Last weekend has been pretty interesting down here in Sheffy! Me and my brother participated in the local hackaton: HackSheffield (fb event).
Not needing to explain what a hackaton is (previous link to wikipedia opens in a new tab), I’ll describe my point of view. The committee for HackSheffield has been truly amazing. The sponsors, Major League Hacking and The University Of Sheffield very supportive! The organisation was spot on, everything was scheduled with great attention. But let’s proceed with order.
The event was a 24+ gathering of enthusiast developers and curious non-techs. In our case I was the dev and my brother joined me as an interested non-techie.
The sponsors gave brief presentations to open the dances. A team from SkyBet was there, as well as lead-management company DataBowl. Chersoft, Ossila, Wandisco and Huel completed the sponsors lineup.
The hack started at 12 midday on Saturday. Most of the teams were formed already but we found Chris Ingram. Our team focused on one of the datasets provided by the organisation and specifically by Sheffield Uni. It consisted in 64k entries representing human behaviour recorded by sensors. Many of these entries were totally wrong, some were recorded as “unknown” which adds little to no information to the data. Our task was to come up with a solution to reduce the noise in the dataset and to visualise the data. As my brother does not have much experience in code development me and Chris took care of that. Chris developed the visualisation side using node.js, react and gulp. I used python, with numpy and matplotlib to operate on the data.
We set up a Github repo (sadly the data is covered by non-disclosure agreements and could not be shared) and a Devpost project.
The Pasta brothers did some research and came up with a combination of rule-based and classification techniques to reduce the noisiness. We used some simple rules, e.g. collapse an unknown entry if it is between coherent entries. After a couple of hours researching and writing test code for several unsupervised learning techniques (including, k-nearest neighbors and Principal Component Analysis) we decided to use a neural network. We used the features of the dataset as inputs and normalised them (more work needed there) into a numerically stable range. There are a few classes we are trying to capture (e.g. WALKING, IN_VEHICLE, etc.) so we decided to use 6 output neurons (more testing needed here). By splitting the dataset in thirds we could use the first 2/3 for the training phase and the remaining third to test the quality of the classification.
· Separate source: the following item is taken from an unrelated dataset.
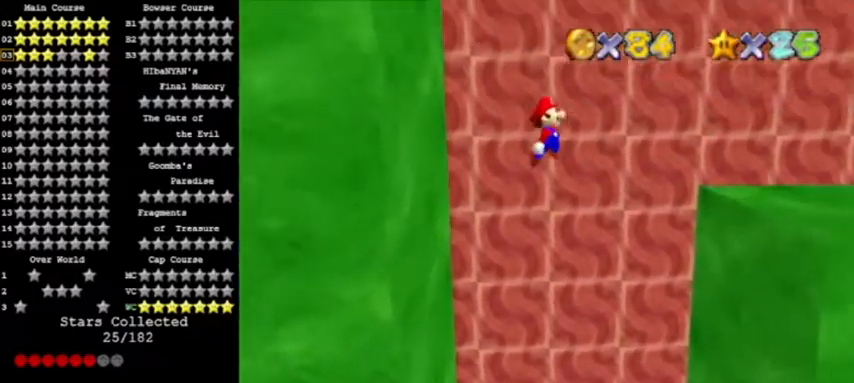
{"buttons": ["A"], "left_stick": "right", "events": []}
We did not have enough time to carry out an exhaustive testing, as this would have taken too long to mark the correctness of the predictions. We could see from the graphs produced that there was a certain degree of learning but many instances were mis-classified. In my opinion, this is due to the large skew in the class distribution of the data. One class was clearly overrepresented (WALKING) with more than double the instances of the second most common class.
This technical approach won us one of the sponsors prizes. We all got a DBPOWER Hawkeye III Drone. I cannot say how chuffed we were when we received the award and the prize! Really happy times 🙂
The other hacks were truly amazing! The team who won all the rest of the awards developed a visualisation tool to show on a map the events near the user location, pulling that directly from Facebook! Another team used governmental data (huge files describing London 1 square meter at a time) to plot a map of potential solar panel areas. Some people hacked combining Oculus Rift and Leap Motion. Some really cool stuff on controllers using Myo (an armband which reads the electrical activity of the forearm muscles) to control a remote robot. The list of hacks goes on, incredible effort by all the teams and hackers. Some of which did not go to bed the night before and were still on the stage presenting their work.
Apart from the prize winning or the hack itself, what this experience really gifted me with was the inclusivity, the feeling of being part of a wider community of people. The participants had different background and knowledge areas but were striving to create and to do this in a stimulating and creative environment.